Josef Herman (RA)


Mosek Josek Herman (Josef) was born in Warsaw into a Jewish family in January 1911. His childhood was one of adject poverty and, at the age of 13 he initially trained to be a typesetter, however by 1930 attended the Warsaw School of Art, leaving in 1932. In 1938 to escape Nazi persecution he moved to Brussels, however two years later with Germany about to invade Belgium he fled to France and then onto Glasgow. In 1940 Herman discovered he had lost his entire family in the Holocaust, he channelled his grief into his work, producing ‘memory paintings’ that evoked his childhood and Jewish heritage, along with compositions addressing the horrors of the pogroms.

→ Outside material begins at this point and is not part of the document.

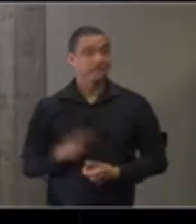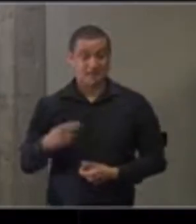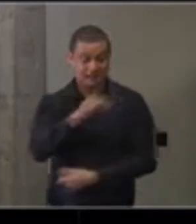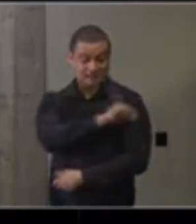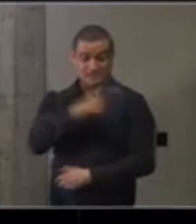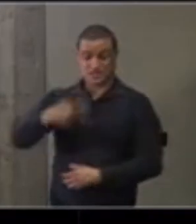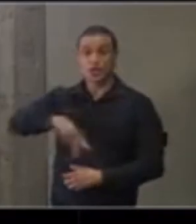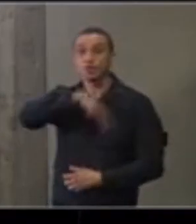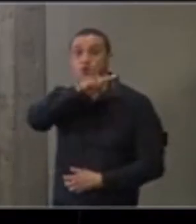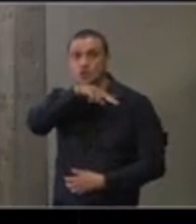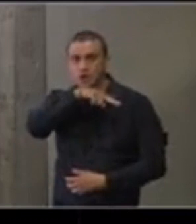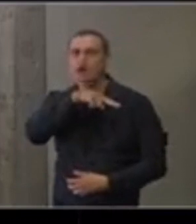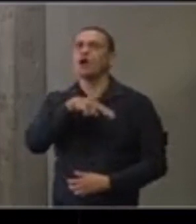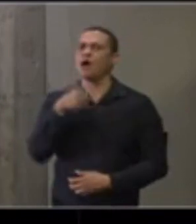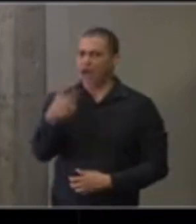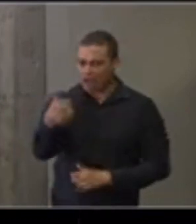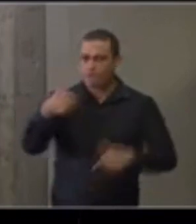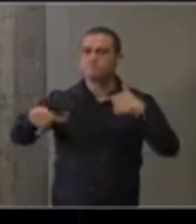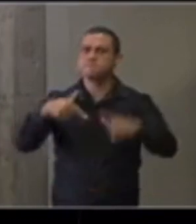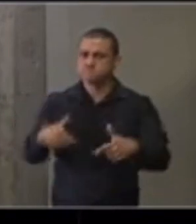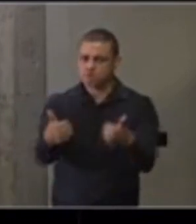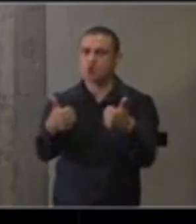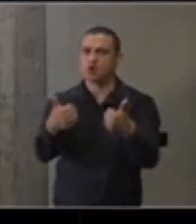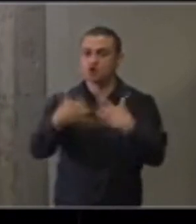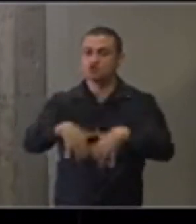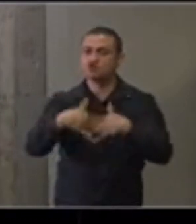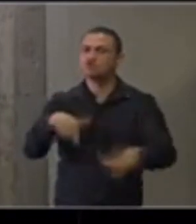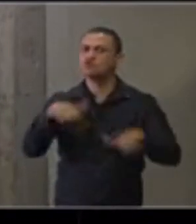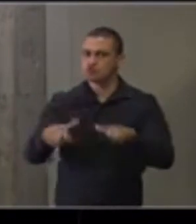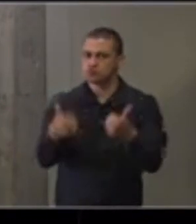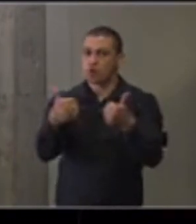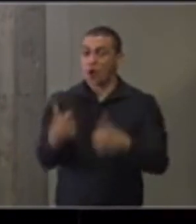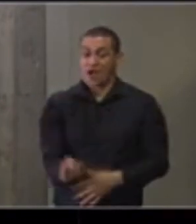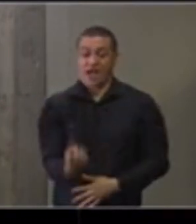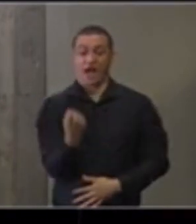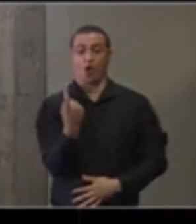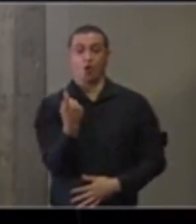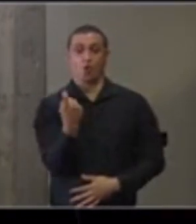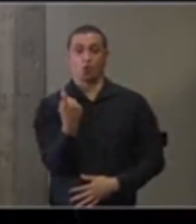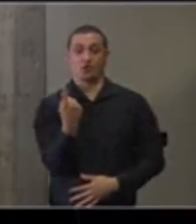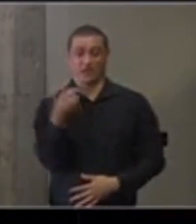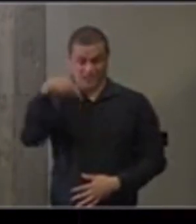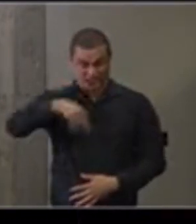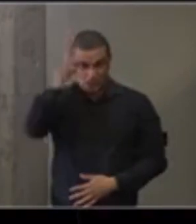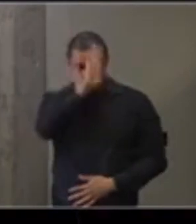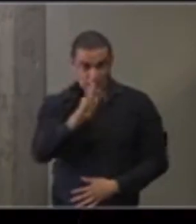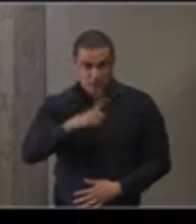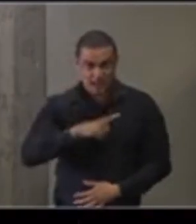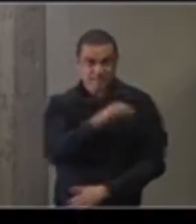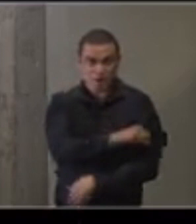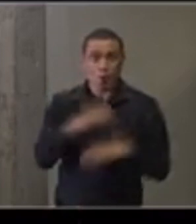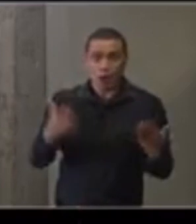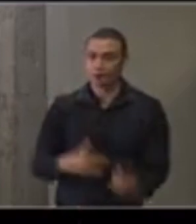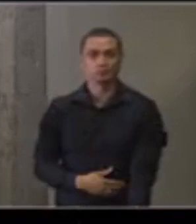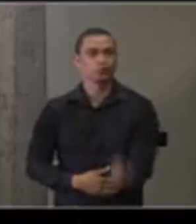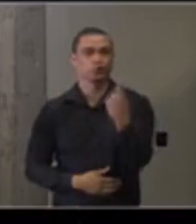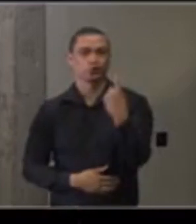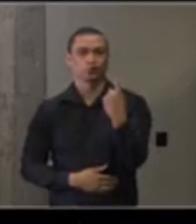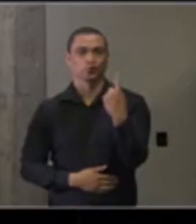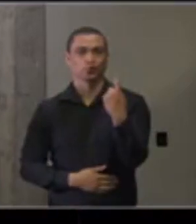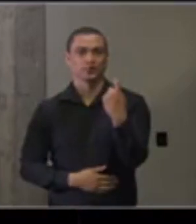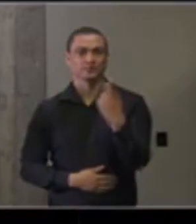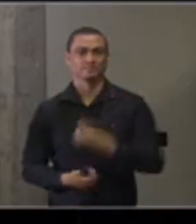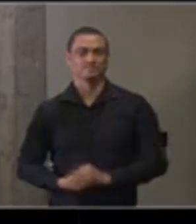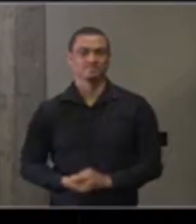é eficaz. É a única disponível no dia de hoje para o controle da pandemia no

In 1943, moving to London, Josef exhibited with LS Lowry and was subsequently discovered by the highly respected dealer, Roland Browse and Delbanco in Mayfair, with whom he was then associated with for 35 years.

Herman is best known for his paintings of working people, including peasants, fisherman and most notably, coal miners. In 1944 he moved to Wales to a mining community in Ystradgynlais where he lived for 11 years. In 1951 he was commissioned to paint a mural of miners for the Festival of Britain, this is now housed in the Museum of Wales in Cardiff. In 1952 he joined the London Group and over the next 20 years had many solo exhibitions, displays and retrospectives including Leicester and York (1953), Wakefield (1955), the Whitechapel Gallery in London and the Auckland Gallery in New Zealand (1956), Melbourne (1957), Frankfurt and Sheffield (1958), Bradford (1959) and Swansea (1963). Dresden, Toronto and Montreal also hosted solo exhibitions, while galleries in Britain and abroad started to acquire his work. The Tate Gallery owns many drawings by him and some of his best paintings.

He had a third retrospective exhibition in 1975 at the Glasgow Museum and Art Gallery, and in 1976 his fourth and most important at the Camden Art Centre.

In 1962, Herman was awarded the Royal National Eisteddfod's Gold Medal. He was awarded the OBE in 1981, and in 1990 he was elected to the as a Royal Academy and he had an exhibition, Children of North End Road, at the Royal Academy, London.